Instead, I aim here to create conversation around the ways in which aesthetics are needlessly deployed against targets that do not deserve it and/or would be better addressed if criticized for their actual heinous actions. There is a time and place for conversations about the boundaries of these principles, hence why this is here on The Rose to be read on one’s own time, or better yet, on the boss’ dime.
Some have attained a false consciousness when it comes to accepting other people for how they present themselves. They have transcended hegemonic standards to welcome alternative styles and aesthetics. They have even moved past the petty and needless ridicule of those who meet hegemonic standards and have accepted that some are comfortable conforming while others are not. Yet they refuse to move beyond patriarchal capitalist thought on beauty itself, continuing to place moral worth on the attractiveness of others, as though those notions have a causative relationship. They are not beyond the scope of this conversation, in spite of what they may falsely believe.
It is one thing to not personally find something attractive or beautiful, as your taste in something may differ from someone else’s, but it is another to continue enforcing ideas about what it means for something to be beautiful or not. It is one thing to share frank and honest aesthetic advice if it is welcomed by the recipient, but you can do that without asserting yourself over them like a petulant middle manager. If you want to accept others for who they are, you cannot make your respect for their presentation conditional on their perceived virtue, especially if you cannot separate the two. Don’t just say “let people enjoy things;” mean it.
Ultimately, there is no one standard of beauty. There are things humans tend to find beautiful, like shiny metals and geometric patterns, yet not all do. There are things humans tend not to find beautiful, like blemished skin, snakes, and spiders, yet some do. Beauty is not an objective fact; it is a social construct, reified across generations and composed of endless threads of styles, genres, artists, notions, and cultures. It is an expression of ourselves and the vast diversity across humanity, united not by one standard of beauty, but by many.
In a similar vein, there is no singular objective morality; it is not merely relative but is culturally-constitutive. When exactly it is permissible to kill, displace, reward, and so on is not perfectly defined in any culture and varies greatly across them. Someone of one experience may not comprehend the moral reasoning of another from another, yet neither are illegitimate and both can be understood.
Here, the absurdity of morality as beauty, particularly the petty aesthetic articulations of that idea, are seen at their core. What justifies the assumption you have assigned to this individual’s particular self-expression? Why did you feel the need to address a matter only as related to the problem at hand as you have constructed it to be?
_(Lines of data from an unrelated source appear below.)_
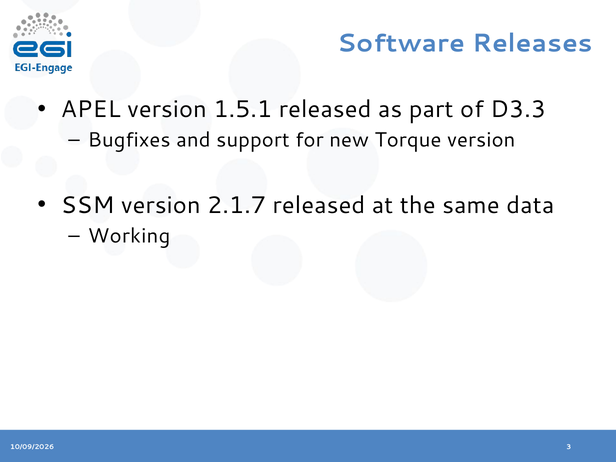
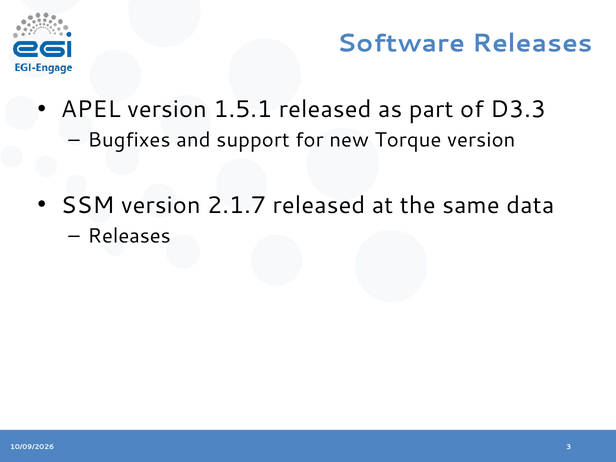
Working at (129, 236): Working -> Releases
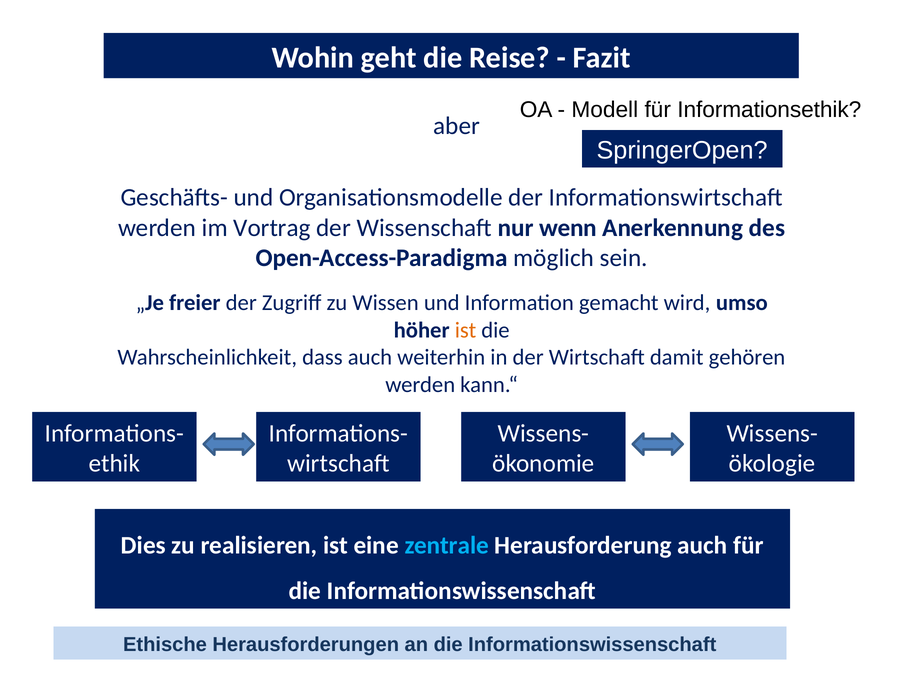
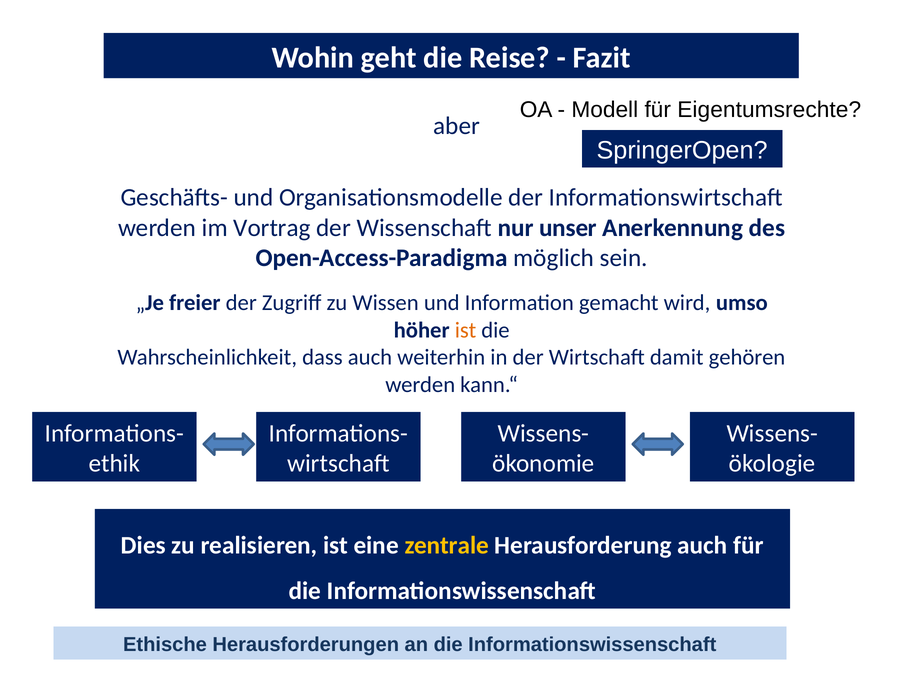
Informationsethik: Informationsethik -> Eigentumsrechte
wenn: wenn -> unser
zentrale colour: light blue -> yellow
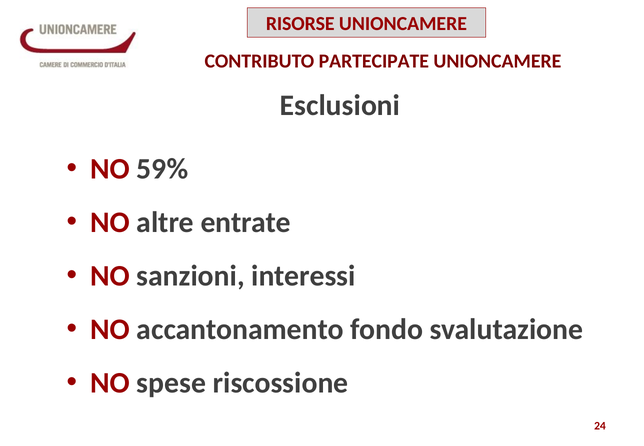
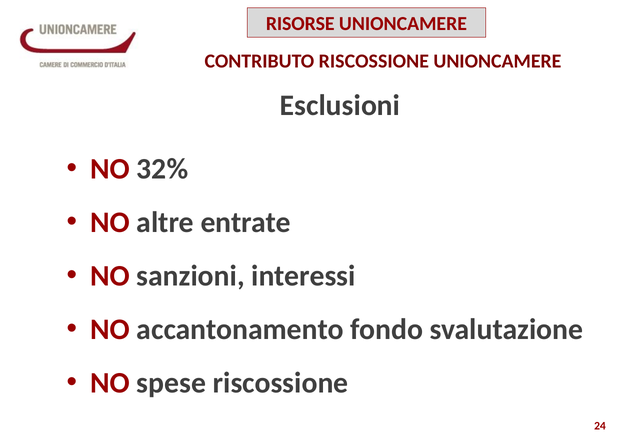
CONTRIBUTO PARTECIPATE: PARTECIPATE -> RISCOSSIONE
59%: 59% -> 32%
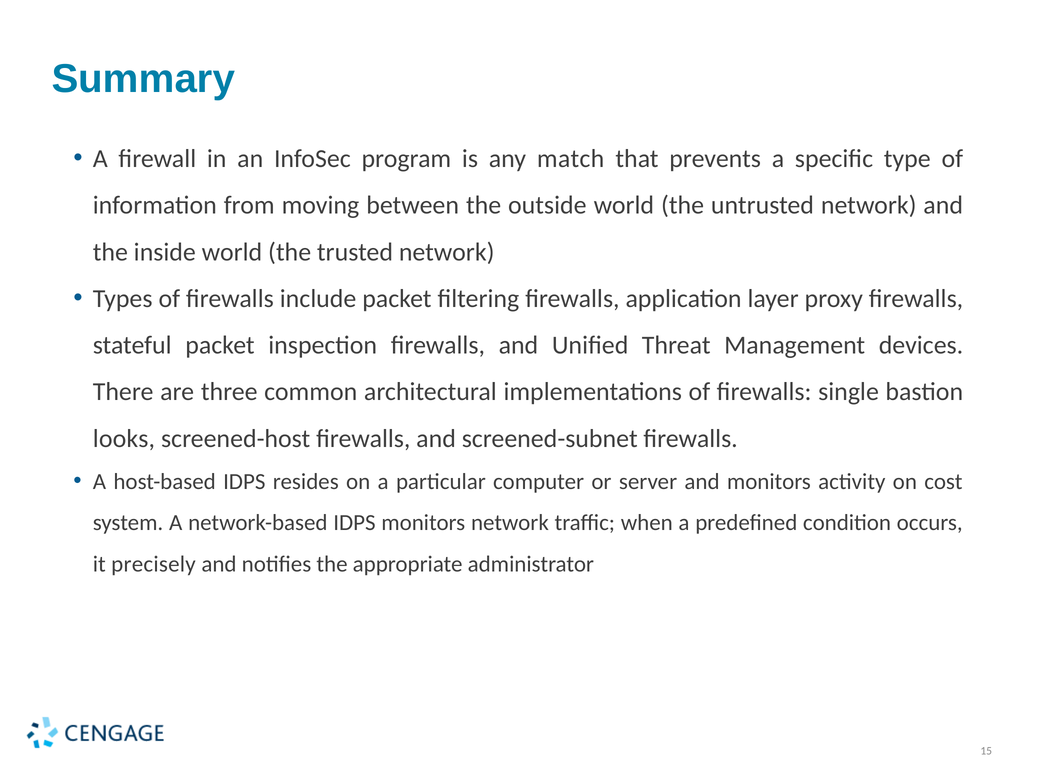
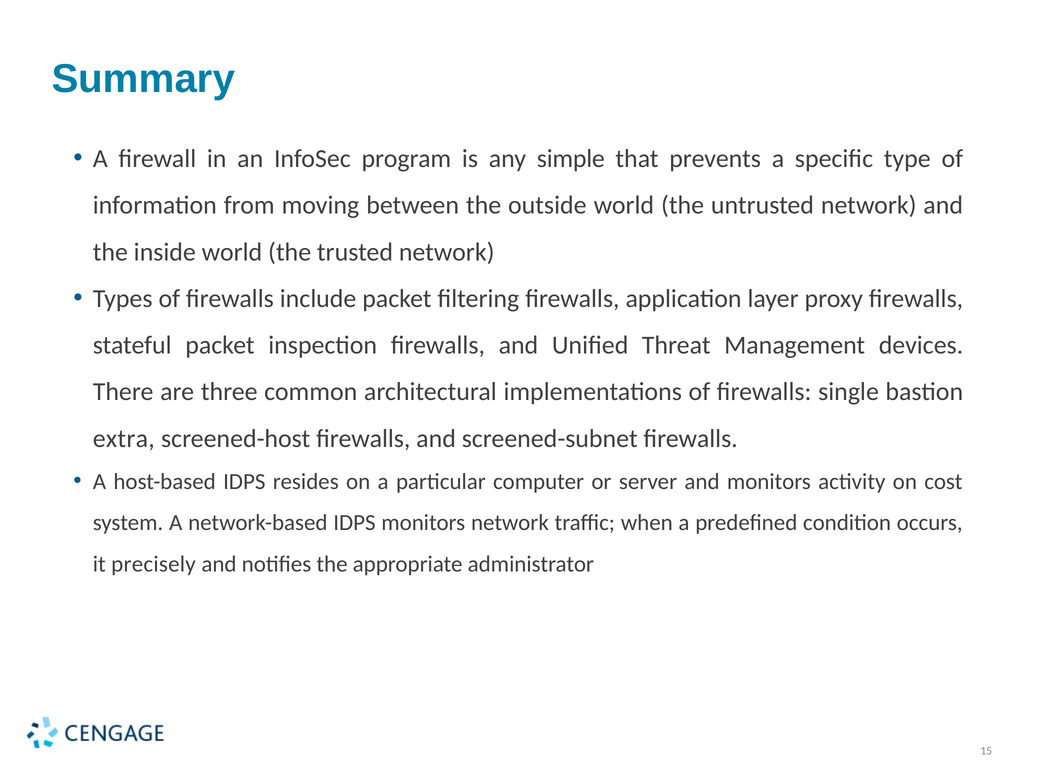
match: match -> simple
looks: looks -> extra
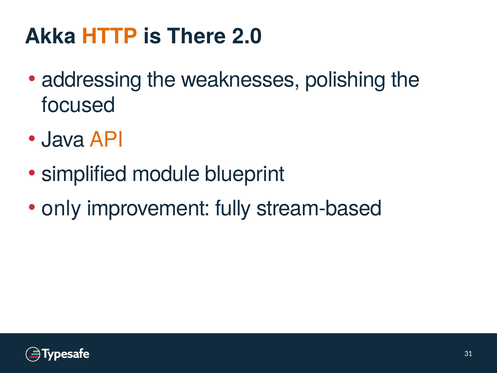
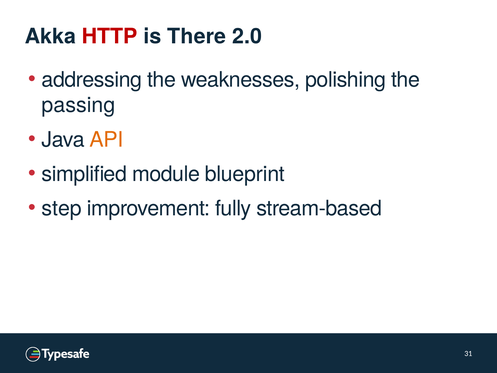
HTTP colour: orange -> red
focused: focused -> passing
only: only -> step
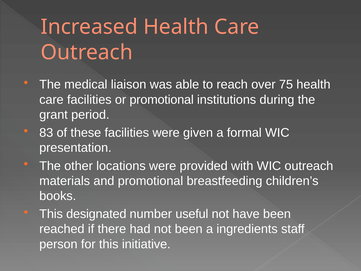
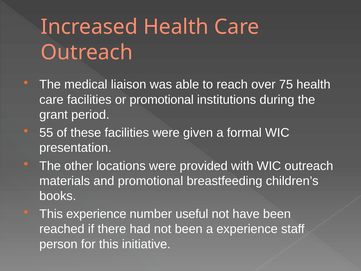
83: 83 -> 55
This designated: designated -> experience
a ingredients: ingredients -> experience
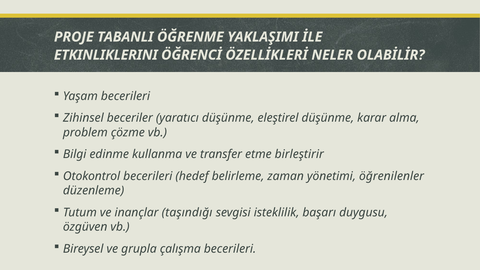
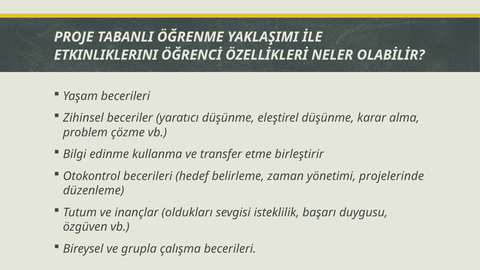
öğrenilenler: öğrenilenler -> projelerinde
taşındığı: taşındığı -> oldukları
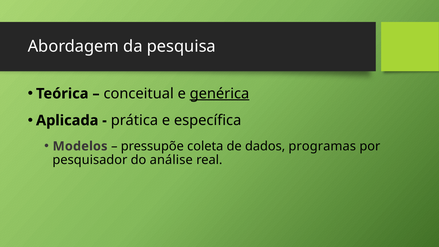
What makes your standards better than theirs? Who cares if they’re hot?
None of this is to say that you can’t enjoy thirst traps of Pedro Pascal or whatever devious smut you’ve dredged up from AO3, rather we should avoid the problematic inability to separate the aesthetics of a person from their character, even in ways that may appear harmless or even liberatory. It is one thing to rightfully observe that all art is political and therefore that the political and the aesthetic are entangled. It is another to allow aesthetics to supplant substantive critique and moral accountability – even in tiny, petty, insidious ways. So long as someone’s self-expression doesn’t bring relevant harm to others, let them be. Let people discover themselves – even in ways they may later find cringey or regrettable or in ways you don’t really understand or appreciate. Let people get lip filler or use neopronouns or shave their head or wear hiking boots everywhere or try a throuple. Call them out for the actual transgressions they commit.
Who cares if “she’s also ugly”. It doesn’t matter. We all look ugly to someone.